Extracted page text data
===

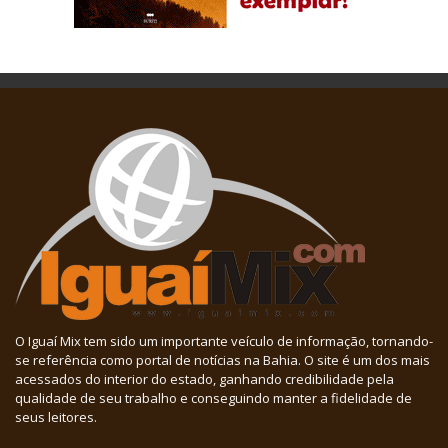
O Iguaí Mix tem sido um importante veículo de informação, tornando-
se referência como portal de notícias na Bahia. O site é um dos mais
acessados do interior do estado, ganhando credibilidade pela
qualidade de seu trabalho e conseguindo manter a fidelidade de
seus leitores.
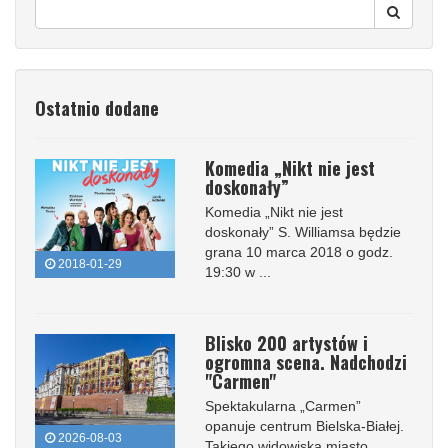
Ostatnio dodane
Komedia „Nikt nie jest
doskonały”
Komedia „Nikt nie jest
doskonały” S. Williamsa będzie
grana 10 marca 2018 o godz.
2018-01-29
19:30 w ...
Blisko 200 artystów i
ogromna scena. Nadchodzi
"Carmen"
Spektakularna „Carmen”
opanuje centrum Bielska-Białej.
2026-08-03
Takiego widowiska miasto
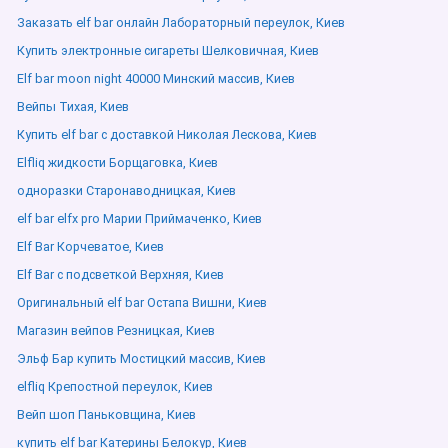
Заказать elf bar онлайн Лабораторный переулок, Киев
Купить электронные сигареты Шелковичная, Киев
Elf bar moon night 40000 Минский массив, Киев
Вейпы Тихая, Киев
Купить elf bar с доставкой Николая Лескова, Киев
Elfliq жидкости Борщаговка, Киев
одноразки Старонаводницкая, Киев
elf bar elfx pro Марии Приймаченко, Киев
Elf Bar Корчеватое, Киев
Elf Bar с подсветкой Верхняя, Киев
Оригинальный elf bar Остапа Вишни, Киев
Магазин вейпов Резницкая, Киев
Эльф Бар купить Мостицкий массив, Киев
elfliq Крепостной переулок, Киев
Вейп шоп Паньковщина, Киев
купить elf bar Катерины Белокур, Киев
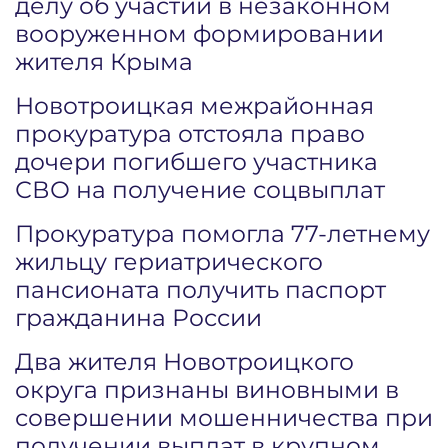
делу об участии в незаконном
вооруженном формировании
жителя Крыма
Новотроицкая межрайонная
прокуратура отстояла право
дочери погибшего участника
СВО на получение соцвыплат
Прокуратура помогла 77-летнему
жильцу гериатрического
пансионата получить паспорт
гражданина России
Два жителя Новотроицкого
округа признаны виновными в
совершении мошенничества при
получении выплат в крупном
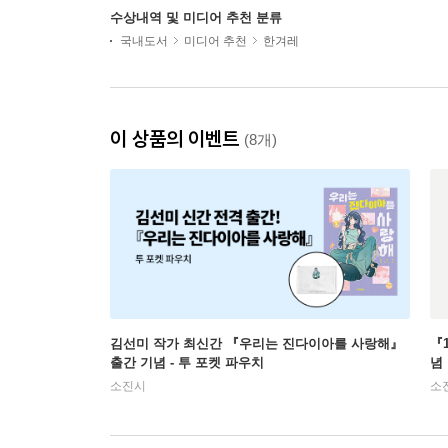
수상내역 및 미디어 추천 분류
국내도서
미디어 추천
한겨레
이 상품의 이벤트
(8개)
김선미 작가 최신간 『우리는 진다이아를 사랑해』
『
출간 기념 - 투 포켓 파우치
념
소진시
소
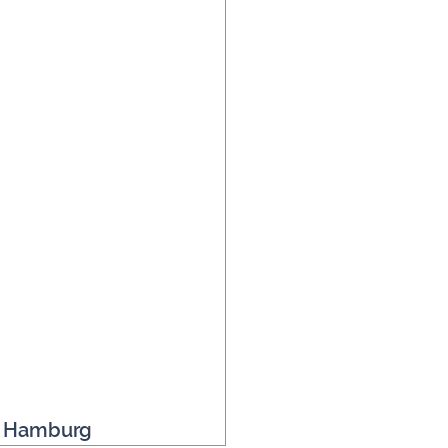
de Hamburg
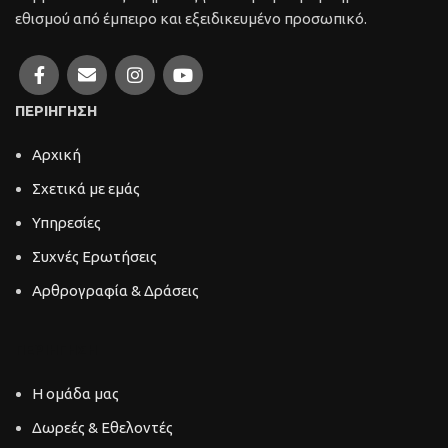
εθισμού από έμπειρο και εξειδικευμένο προσωπικό.
ΠΕΡΙΗΓΗΣΗ
Αρχική
Σχετικά με εμάς
Υπηρεσίες
Συχνές Ερωτήσεις
Αρθρογραφία & Δράσεις
ΠΕΡΙΗΓΗΣΗ
Η ομάδα μας
Δωρεές & Εθελοντές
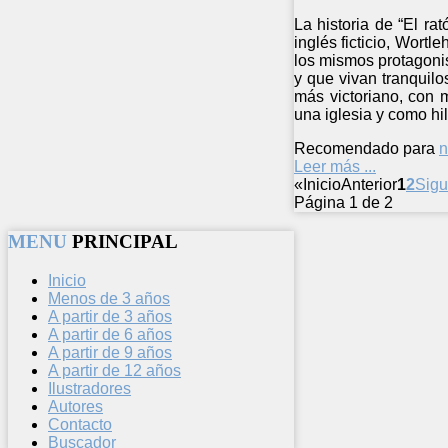
La historia de “El ra
inglés ficticio, Wortl
los mismos protagonist
y que vivan tranquilo
más victoriano, con 
una iglesia y como hi
Recomendado para
n
Leer más ...
«
Inicio
Anterior
1
2
Sigu
Página 1 de 2
MENU
PRINCIPAL
Inicio
Menos de 3 años
A partir de 3 años
A partir de 6 años
A partir de 9 años
A partir de 12 años
Ilustradores
Autores
Contacto
Buscador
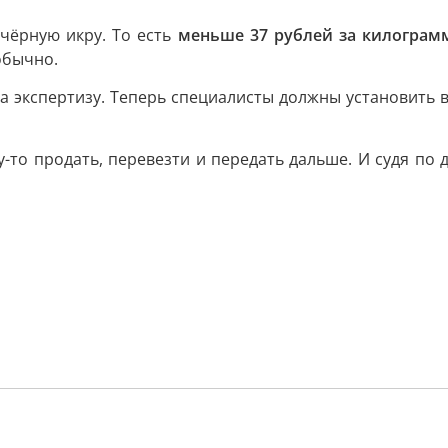
чёрную икру. То есть
меньше 37 рублей за килограм
обычно.
а экспертизу. Теперь специалисты должны установить 
-то продать, перевезти и передать дальше. И судя по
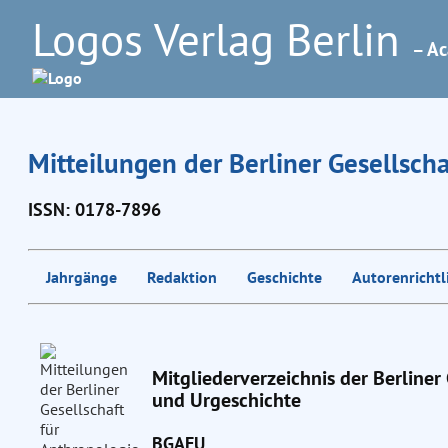
Logos Verlag Berlin
– Ac
Mitteilungen der Berliner Gesellsch
ISSN: 0178-7896
Jahrgänge
Redaktion
Geschichte
Autorenrichtl
Mitgliederverzeichnis der Berliner
und Urgeschichte
BGAEU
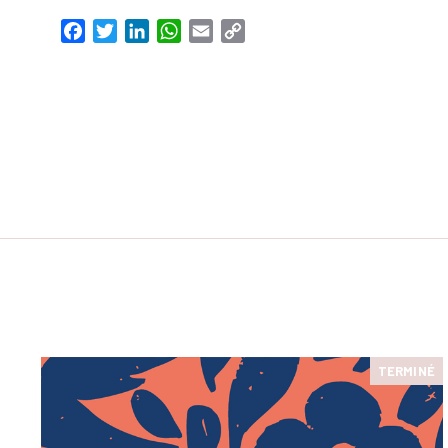
Facebook
Twitter
LinkedIn
WhatsApp
Email
Copy
Link
TERMINÉ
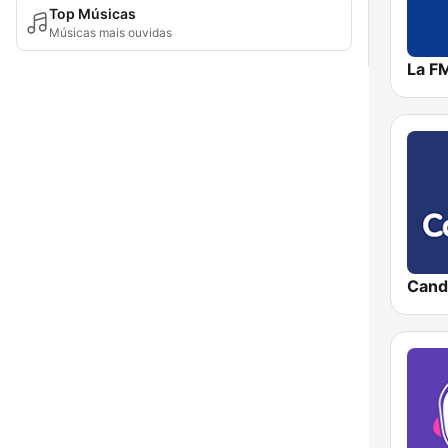
Top Músicas
Músicas mais ouvidas
La F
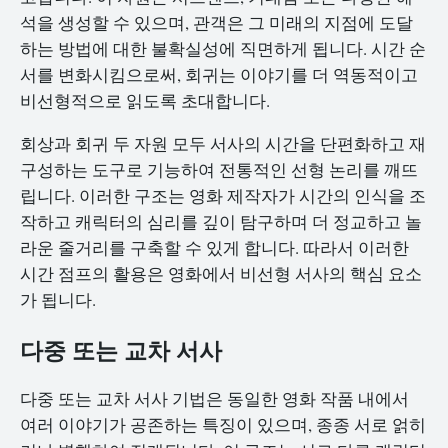
석을 생성할 수 있으며, 관객은 그 미래의 지점에 도달
하는 방법에 대한 불확실성에 직면하게 됩니다. 시간 순
서를 변화시킴으로써, 회귀는 이야기를 더 역동적이고
비선형적으로 읽도록 초대합니다.
회상과 회귀 두 자원 모두 서사의 시간을 단편화하고 재
구성하는 도구로 기능하여 전통적인 선형 논리를 깨뜨
립니다. 이러한 구조는 영화 제작자가 시간의 인식을 조
작하고 캐릭터의 심리를 깊이 탐구하며 더 정교하고 놀
라운 줄거리를 구축할 수 있게 합니다. 따라서 이러한
시간 점프의 활용은 영화에서 비선형 서사의 핵심 요소
가 됩니다.
다중 또는 교차 서사
다중 또는 교차 서사 기법은 동일한 영화 작품 내에서
여러 이야기가 공존하는 특징이 있으며, 종종 서로 얽히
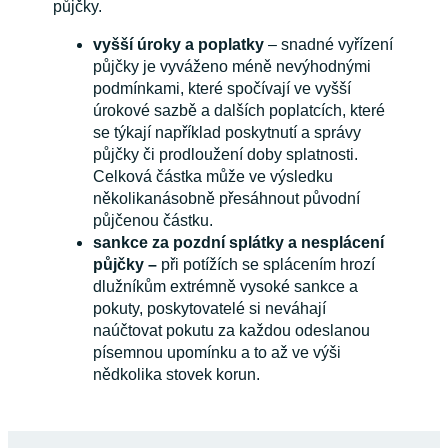
půjčky.
vyšší úroky a poplatky
– snadné vyřízení
půjčky je vyváženo méně nevýhodnými
podmínkami, které spočívají ve vyšší
úrokové sazbě a dalších poplatcích, které
se týkají například poskytnutí a správy
půjčky či prodloužení doby splatnosti.
Celková částka může ve výsledku
několikanásobně přesáhnout původní
půjčenou částku.
sankce za pozdní splátky a nesplácení
půjčky –
při potížích se splácením hrozí
dlužníkům extrémně vysoké sankce a
pokuty, poskytovatelé si neváhají
naúčtovat pokutu za každou odeslanou
písemnou upomínku a to až ve výši
nědkolika stovek korun.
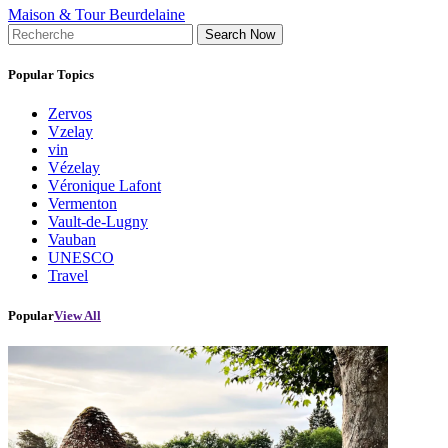
Maison & Tour Beurdelaine
Search Now
Popular Topics
Zervos
Vzelay
vin
Vézelay
Véronique Lafont
Vermenton
Vault-de-Lugny
Vauban
UNESCO
Travel
Popular
View All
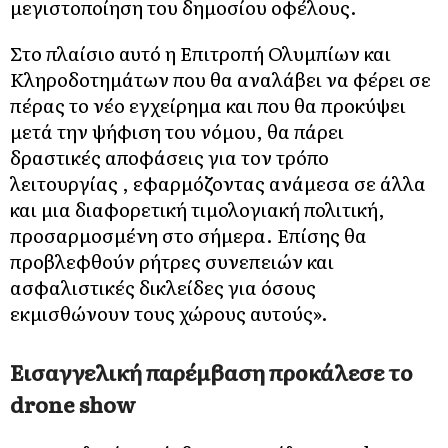
μεγιστοποίηση του δημοσίου οφέλους.
Στο πλαίσιο αυτό η Επιτροπή Ολυμπίων και
Κληροδοτημάτων που θα αναλάβει να φέρει σε
πέρας το νέο εγχείρημα και που θα προκύψει
μετά την ψήφιση του νόμου, θα πάρει
δραστικές αποφάσεις για τον τρόπο
λειτουργίας , εφαρμόζοντας ανάμεσα σε άλλα
και μια διαφορετική τιμολογιακή πολιτική,
προσαρμοσμένη στο σήμερα. Επίσης θα
προβλεφθούν ρήτρες συνεπειών και
ασφαλιστικές δικλείδες για όσους
εκμισθώνουν τους χώρους αυτούς».
Εισαγγελική παρέμβαση προκάλεσε το
drone show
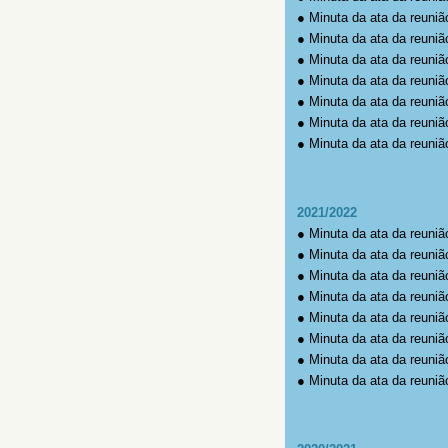
●
Minuta da ata da reuniã
●
Minuta da ata da reuniã
●
Minuta da ata da reuniã
●
Minuta da ata da reuniã
●
Minuta da ata da reuniã
●
Minuta da ata da reuniã
●
Minuta da ata da reuniã
2021/2022
●
Minuta da ata da reuniã
●
Minuta da ata da reuniã
●
Minuta da ata da reuniã
●
Minuta da ata da reuniã
●
Minuta da ata da reuniã
●
Minuta da ata da reuniã
●
Minuta da ata da reuniã
●
Minuta da ata da reuniã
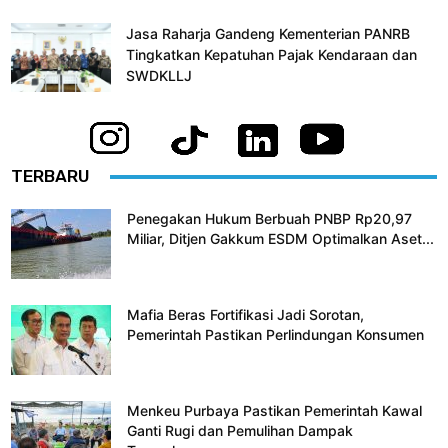
Jasa Raharja Gandeng Kementerian PANRB
Tingkatkan Kepatuhan Pajak Kendaraan dan
SWDKLLJ
TERBARU
Penegakan Hukum Berbuah PNBP Rp20,97
Miliar, Ditjen Gakkum ESDM Optimalkan Aset...
Mafia Beras Fortifikasi Jadi Sorotan,
Pemerintah Pastikan Perlindungan Konsumen
Menkeu Purbaya Pastikan Pemerintah Kawal
Ganti Rugi dan Pemulihan Dampak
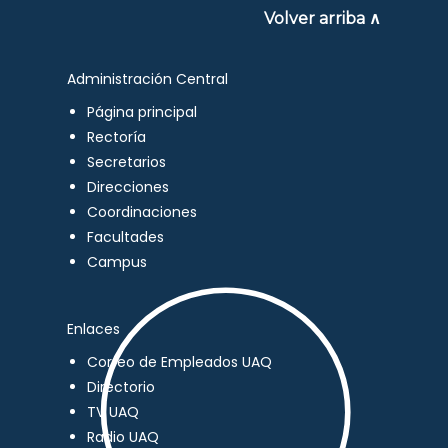
Volver arriba ∧
Administración Central
Página principal
Rectoría
Secretarios
Direcciones
Coordinaciones
Facultades
Campus
Enlaces
Correo de Empleados UAQ
Directorio
TV UAQ
Radio UAQ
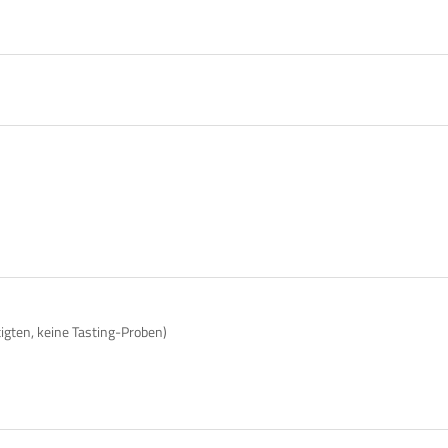
tigten, keine Tasting-Proben)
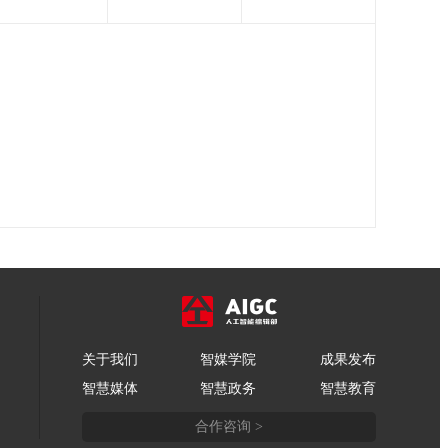
关于我们
智媒学院
成果发布
智慧媒体
智慧政务
智慧教育
合作咨询 >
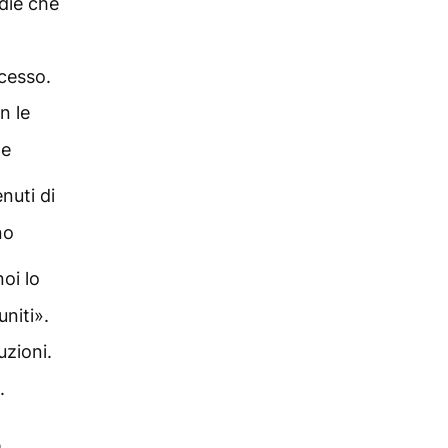
die che
cesso.
n le
le
nuti di
no
oi lo
niti».
uzioni.
.
o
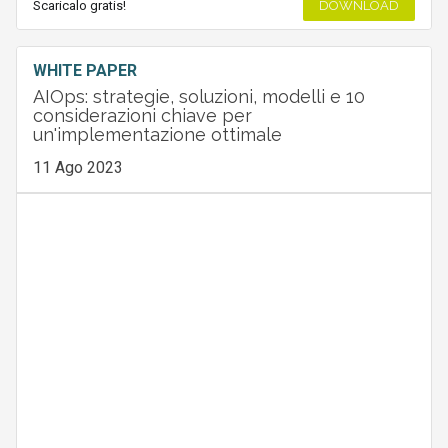
Scaricalo gratis!
DOWNLOAD
WHITE PAPER
AIOps: strategie, soluzioni, modelli e 10
considerazioni chiave per
un'implementazione ottimale
11 Ago 2023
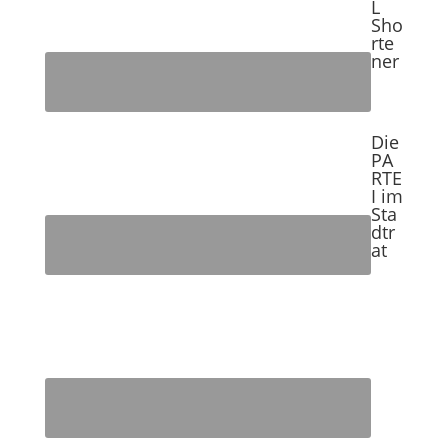
L
Sho
rte
ner
Die
PA
RTE
I im
Sta
dtr
at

===

= What you need to do =
Your output should be the lines above from the one that contains "Συχνές Ερωτήσεις" through the one that contains "비선형적으로 읽도록 초대합니다.", word for word, with pictures left out.

= Task response =
Συχνές Ερωτήσεις
Αρθρογραφία & Δράσεις
ΠΕΡΙΗΓΗΣΗ
Η ομάδα μας
Δωρεές & Εθελοντές
La historia de “El ra
inglés ficticio, Wortl
los mismos protagonist
y que vivan tranquilo
más victoriano, con 
una iglesia y como hi
Recomendado para
n
Leer más ...
«
Inicio
Anterior
1
2
Sigu
Página 1 de 2
MENU
PRINCIPAL
Inicio
Menos de 3 años
A partir de 3 años
A partir de 6 años
A partir de 9 años
A partir de 12 años
Ilustradores
Autores
Contacto
Buscador
чёрную икру. То есть
меньше 37 рублей за килограм
обычно.
а экспертизу. Теперь специалисты должны установить 
-то продать, перевезти и передать дальше. И судя по
Logos Verlag Berlin
– Ac
Mitteilungen der Berliner Gesellsch
ISSN: 0178-7896
Jahrgänge
Redaktion
Geschichte
Autorenrichtl
Mitgliederverzeichnis der Berliner
und Urgeschichte
BGAEU
Facebook
Twitter
LinkedIn
WhatsApp
Email
Copy
Link
TERMINÉ
Top Músicas
Músicas mais ouvidas
La F
석을 생성할 수 있으며, 관객은 그 미래의 지점에 도달
하는 방법에 대한 불확실성에 직면하게 됩니다. 시간 순
서를 변화시킴으로써, 회귀는 이야기를 더 역동적이고
비선형적으로 읽도록 초대합니다.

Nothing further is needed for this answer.